■ SUPPLIED PASSAGE ■
● ● ● ●
What is UIMA?
Major Changes in this Release
How to Get Involved
How to Report Issues
List of JIRA Issues Fixed in this Release
Unstructured Information Management applications are software systems that analyze large volumes of unstructured information in order to discover knowledge that is relevant to an end user. UIMA is a framework and SDK for developing such applications. An example UIM application might ingest plain text and identify entities, such as persons, places, organizations; or relations, such as works-for or located-at. UIMA enables such an application to be decomposed into components, for example "language identification" -> "language specific segmentation" -> "sentence boundary detection" -> "entity detection (person/place names etc.)". Each component must implement interfaces defined by the framework and must provide self-describing metadata via XML descriptor files. The framework manages these components and the data flow between them. Components are written in Java or C++; the data that flows between components is designed for efficient mapping between these languages. UIMA additionally provides capabilities to wrap components as network services, and can scale to very large volumes by replicating processing pipelines over a cluster of networked nodes.
Apache UIMA is an Apache-licensed open source implementation of the UIMA specification (that specification is, in turn, being developed concurrently by a technical committee within OASIS, a standards organization). We invite and encourage you to participate in both the implementation and specification efforts.
UIMA is a component framework for analysing unstructured content such as text, audio and video. It comprises an SDK and tooling for composing and running analytic components written in Java and C++, with some support for Perl, Python and TCL.
Java 7 is now the minimum level of Java required.
See the README and the Reference chapter for a description of these.
JSON serialization support is added for Type System Descriptions, and for CASs. Several formats for JSON CAS serialization are provided, please see the chapter in the UIMA reference documentation for details.
The meaning of "bag" and "sorted" index has been made consistent with how these are handled when sending CASes to remote services. This means that adding the same identical FS to the indexes, multiple times, will no longer add duplicate index entries. And, removing a FS from an index is guaranteed that that particular FS will no longer be in any index. (Before, if you had added a particular FS to a sorted or bag index, multiple times, the remove behavior would remove just one of the instances). Deserialization of CASes sent to remote services has never added Feature Structures to the index multiple times, so this change makes that behavior consistent. For more details, see Jira issue UIMA-3399.
Because some users may need the previous behavior that permitted duplicates of identical Feature Structures in the sorted and bag indexes. this change can be disabled, by running the JVM with the defined property "uima.allow_duplicate_add_to_indexes".
To prevent potential index corruption, UIMA now recovers (unless disabled by
"-Duima.disable_auto_protect_indexes"
)
● ● ● ●
■ YOUR TASKS ■
1) Using the UIMA release notes, decide whether each statement agrees with them, answering yes or no and quoting the words that settle it. (a) UIMA components are written in Java or C++. (b) Java 6 is the minimum level of Java required. (c) Adding the same identical FS to the indexes several times now creates duplicate index entries.
2) Render this sentence from the UIMA release notes in Spanish: "The framework manages these components and the data flow between them."
3) Write the next part of the UIMA release notes, picking up from the last line shown.
The rows placed after this are not needed.

■ MATERIAL PROVIDED ■
● ● ● ●
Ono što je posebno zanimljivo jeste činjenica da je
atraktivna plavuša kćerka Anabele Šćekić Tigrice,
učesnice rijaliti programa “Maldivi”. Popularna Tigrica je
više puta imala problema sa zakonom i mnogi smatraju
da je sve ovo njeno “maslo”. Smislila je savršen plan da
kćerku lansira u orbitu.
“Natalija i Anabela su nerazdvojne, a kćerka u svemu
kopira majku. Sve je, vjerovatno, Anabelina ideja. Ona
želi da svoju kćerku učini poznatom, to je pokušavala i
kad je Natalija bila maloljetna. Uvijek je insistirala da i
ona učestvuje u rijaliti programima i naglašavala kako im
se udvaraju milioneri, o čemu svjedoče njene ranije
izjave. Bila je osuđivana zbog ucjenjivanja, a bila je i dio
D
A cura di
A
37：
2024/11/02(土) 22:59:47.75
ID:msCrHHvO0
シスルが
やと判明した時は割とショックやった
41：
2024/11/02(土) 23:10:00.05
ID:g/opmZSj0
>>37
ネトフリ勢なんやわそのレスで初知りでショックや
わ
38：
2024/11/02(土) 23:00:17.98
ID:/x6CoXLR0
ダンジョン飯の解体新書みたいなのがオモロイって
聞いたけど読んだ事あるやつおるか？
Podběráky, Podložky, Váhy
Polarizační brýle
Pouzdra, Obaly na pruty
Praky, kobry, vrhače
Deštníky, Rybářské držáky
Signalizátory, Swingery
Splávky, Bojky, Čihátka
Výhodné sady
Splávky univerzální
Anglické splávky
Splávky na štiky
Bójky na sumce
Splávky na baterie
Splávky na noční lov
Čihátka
● ● ● ●
■ TASK RESULTS ■
1)
(a) Yes: "Components are written in Java or C++"
(b) No: "Java 7 is now the minimum level of Java required."
(c) No: "will no longer add duplicate index entries"

2) El marco gestiona estos componentes y el flujo de datos entre ellos.

3)
from illegal modifications of features.
These are modifications to features used as index keys, done while the Feature Structure being modified is currently in one or more indexes (see Jira issue UIMA-4135).
Corruption is prevented by first removing the feature structure being updated,
then doing the update, and then adding the feature structure back to the indexes.
Because these actions can affect performance, it is recommended that you run with JVM property
"-Duima.report_fs_update_corrupts_index" in order to see if any user code has this problem, and fix these via
redesign, or by wrapping the affected areas with a form of protectIndexes()
, which does the
needed removes and add-backs under your control, so you can do several feature updates at once,
before adding the feature structure back. protectIndexes
is described in the
CAS Reference Chapter and the CAS Javadocs; you can also use it with the JCas.
Because this protection is automatic and hidden, if you are iterating over sorted or set indexes, the automatic recovery may cause unexpected ConcurrentModificationExceptions to be thrown by the iterator when advancing. To work around this, either stop modifying features which are used as keys in the index being iterated over, or use Snapshot iterators (see following).
A long-standing difficulty with Feature Structure iterators, namely, that adding to / removing from the underlying index being iterated over is not allowed while iterating (unless you use a moveToXXX kind of operation to "reset" the iterator), is addressed with a new class of "snapshot" iterators. These take a snapshot of the state of the index when the iterator is created; subsequent modifications to the index are then permitted, while the iterator continues to iterate over the snapshot it created; these iterators do not throw ConcurrentModificationException. The implementation of this feature is via a new method on FSIndex, withSnapshotIterators(), which creates a light-weight copy of the the FSIndex instance whose iterator method iterators gets the Snapshot kind. This approach allows using the new index in Java's "extended for" statement.
The current implementation of the snapshot iterators makes a snapshot of the index being iterated over, at creation time, which has a cost in space and time.
Some of the other major changes are listed here; for the complete list, see the Issues Fixed report.
Xmi CAS Serialization now checks to see that list and array feature values marked as multipleReferencesAllowed=false (or not marked at all, which defaults to multipleReferencesAllowed=false) are not multiply-referenced. If they are, they continue to be serialized as if they are independent objects (as was previously done), but now a new warning message is issued. Because there can be a huge number of these messages, they are automatically throttled down, to prevent running out of room in the error logs.
The message strings for these look like "Feature [some-feature-name] is marked multipleReferencesAllowed=false, but it has multiple references. These will be serialized in duplicate."
The complete list of fixes is here.
The Apache UIMA project really needs and appreciates any contributions, including documentation help, source code and feedback. If you are interested in contributing, please visit http://uima.apache.org/get-involved.html.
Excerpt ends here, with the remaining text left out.